The shade and outside learning spaces, he said, was something they wanted to add because he wanted to provide a great place for the students to learn.
“The campus as a whole is a learning experience,” he said. “It is not just the four walls of the building.”
Jared Renyhart, a 10th grade student from North Fort Myers High School, was put in charge of the project at Mariner Middle School on Thursday and Friday. He said he asked Romaine if he could help with the project, so he could put it towards his Eagle Project.
“This was a project I thought would be suitable for the job,” he said.
Renyhart was in charge of assigning jobs for 25 volunteers on Thursday, which involved digging holes for 20 Fox Tail Palm trees and building eight 4×8 raised garden beds.
The sidewalk “will be lined with palm trees as they walk into school,” Gould said smiling.
Culinary teacher Kim Lindmeyer was among the many volunteers who lent a helping hand in building the raised garden boxes, along with digging holes for the palm trees.
“The whole project is so neat,” she said.
To get ready, Lindmeyer has been taking gardening classes at Echo for the past year to learn more about the tricks of the trade.
She said she is excited about the eight raised garden beds because she will be able to use the vegetables, herbs and fruits grown in the garden in her classroom, which will get the children more involved.
Lindmeyer said she will begin to plant things in the garden before the end of the year that do not need a great deal of attention. She wants to plant tomatoes, peppers, green onions and a variety of fruits.
Gould said next year they will start garden clubs for the students. She said she would also like to have a booth at the Farmer’s Market to sell some of the vegetables they grow.
Roman said the plan was designed to include the students, so they can take ownership for the gardens.

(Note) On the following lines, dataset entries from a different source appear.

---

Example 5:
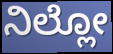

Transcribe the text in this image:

ನಿಲ್ಲೋ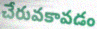
చేరువకావడం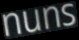
nunsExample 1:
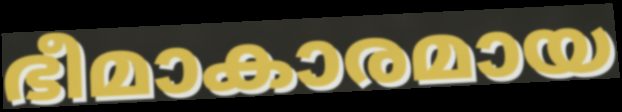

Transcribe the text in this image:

ഭീമാകാരമായ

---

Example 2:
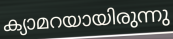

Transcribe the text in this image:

ക്യാമറയായിരുന്നു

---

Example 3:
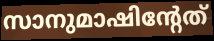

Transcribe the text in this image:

സാനുമാഷിന്റേത്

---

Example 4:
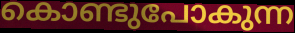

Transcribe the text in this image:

കൊണ്ടുപോകുന്ന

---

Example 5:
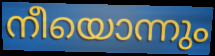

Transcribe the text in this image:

നീയൊന്നുംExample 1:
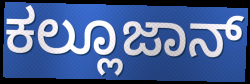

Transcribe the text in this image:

ಕಲ್ಲೂಜಾನ್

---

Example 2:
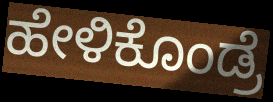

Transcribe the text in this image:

ಹೇಳಿಕೊಂಡ್ರೆ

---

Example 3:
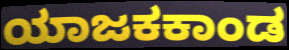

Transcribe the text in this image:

ಯಾಜಕಕಾಂಡ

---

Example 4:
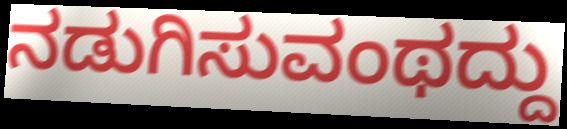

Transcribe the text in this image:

ನಡುಗಿಸುವಂಥದ್ದು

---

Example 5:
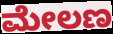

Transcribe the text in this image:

ಮೇಲಣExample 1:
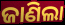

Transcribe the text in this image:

ଜାଣିଲା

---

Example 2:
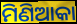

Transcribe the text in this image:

ମିଣିଆକା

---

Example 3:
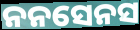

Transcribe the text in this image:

ନନସେନସ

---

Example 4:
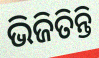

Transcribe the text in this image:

ଭିଜିତିନ୍ତି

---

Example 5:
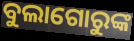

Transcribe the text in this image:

ବୁଲାଗୋରୁଙ୍କ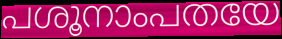
പശൂനാംപതയേ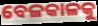
ବେଳକାଳକୁ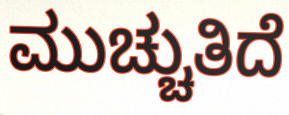
ಮುಚ್ಚುತಿದೆ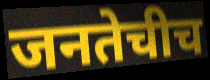
जनतेचीचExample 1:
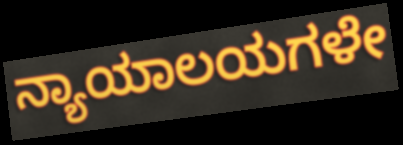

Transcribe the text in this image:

ನ್ಯಾಯಾಲಯಗಳೇ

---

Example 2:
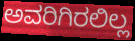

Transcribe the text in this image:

ಅವರಿಗಿರಲಿಲ್ಲ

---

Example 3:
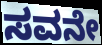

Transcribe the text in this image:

ಸವನೇ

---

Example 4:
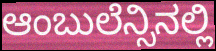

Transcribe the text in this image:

ಆಂಬುಲೆನ್ಸಿನಲ್ಲಿ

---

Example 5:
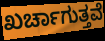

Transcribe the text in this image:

ಖರ್ಚಾಗುತ್ತವೆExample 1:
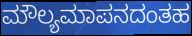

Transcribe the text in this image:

ಮೌಲ್ಯಮಾಪನದಂತಹ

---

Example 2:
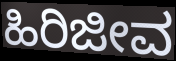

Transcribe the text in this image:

ಹಿರಿಜೀವ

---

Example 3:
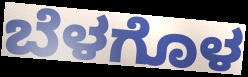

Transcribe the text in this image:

ಬೆಳಗೊಳ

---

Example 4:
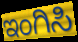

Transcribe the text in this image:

ಇಂಗಿಸಿ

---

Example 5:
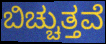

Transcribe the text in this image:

ಬಿಚ್ಚುತ್ತವೆ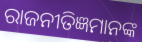
ରାଜନୀତିଜ୍ଞମାନଙ୍କ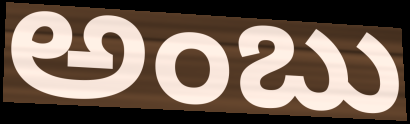
అంబుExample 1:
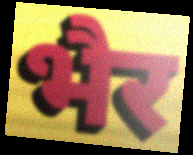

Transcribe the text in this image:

भैर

“If we didn’t involve them at all, they aren’t going to care so much about it or want to take care of it,” he said.
Greg Nesser was another volunteer who made it out to the campus Thursday morning to provide a helping hand.
“It is nice to be able to help out,” he said, so he can “make a difference.”

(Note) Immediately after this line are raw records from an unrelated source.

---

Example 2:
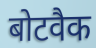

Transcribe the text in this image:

बोटवैक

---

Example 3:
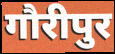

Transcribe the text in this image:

गौरीपुर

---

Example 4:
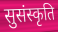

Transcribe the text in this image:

सुसंस्कृति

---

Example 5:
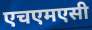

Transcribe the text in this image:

एचएमएसी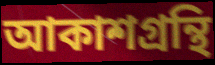
আকাশগ্রন্থি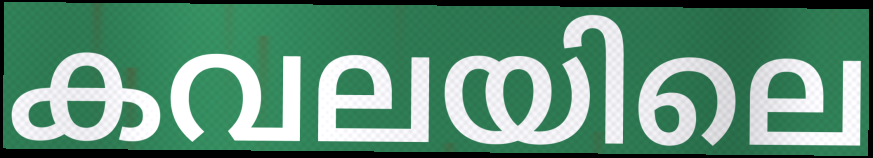
കവലയിലെ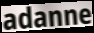
adanne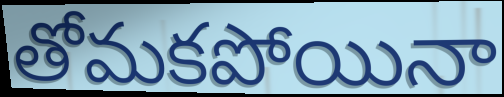
తోమకపోయినాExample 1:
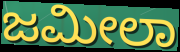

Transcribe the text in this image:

ಜಮೀಲಾ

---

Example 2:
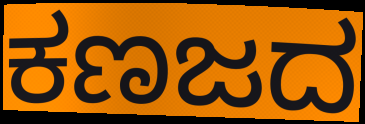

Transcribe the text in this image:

ಕಣಜದ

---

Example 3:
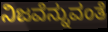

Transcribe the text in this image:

ನಿಜವೆನ್ನುವಂತೆ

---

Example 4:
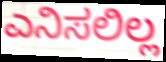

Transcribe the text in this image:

ಎನಿಸಲಿಲ್ಲ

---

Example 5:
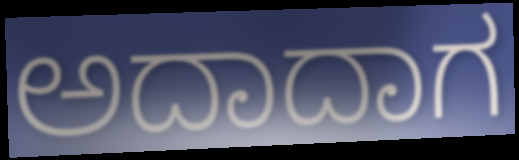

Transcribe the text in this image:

ಅದಾದಾಗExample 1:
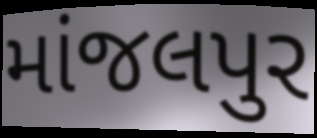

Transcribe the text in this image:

માંજલપુર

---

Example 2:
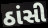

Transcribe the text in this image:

ઠાંસી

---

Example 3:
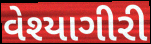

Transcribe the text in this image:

વેશ્યાગીરી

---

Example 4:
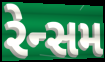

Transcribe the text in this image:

રેન્સમ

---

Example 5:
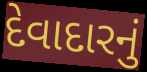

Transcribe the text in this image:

દેવાદારનું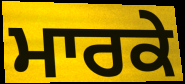
ਮਾਰਕੇ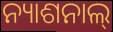
ନ୍ୟାଶନାଲ୍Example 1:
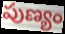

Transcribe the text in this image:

పుణ్యం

Nesser said the changes being made to the school will put the students in a positive environment, which will ultimately change their morale.
The garden beds, he said will also teach the students ownership and responsibility because they have to care for the plants.
Renyhart said he was glad that they were doing the project for Mariner Middle School because it will be a boost for the students next year.
“Kids will enjoy going to school,” he said about the improvements that will enhance their learning environment.
Roman said they were fortunate that a number of other businesses in the community were more than willing to help them by donating materials or to help with the installation.
Romine said since they received donations of material and plants from six businesses they were able to keep the costs to a minimum for the school. The school was responsible for up to $1,500 out of the $15,000 that the project cost to implement.
He said they have also scheduled two other phases to be done at Mariner Middle School, which will be no cost for the school.
All three phases are expected to be completed next summer.
Roman said they hope to beautify a different school campus every year. He said they hope to either start with a new campus or continue working on an existing campus for another phase.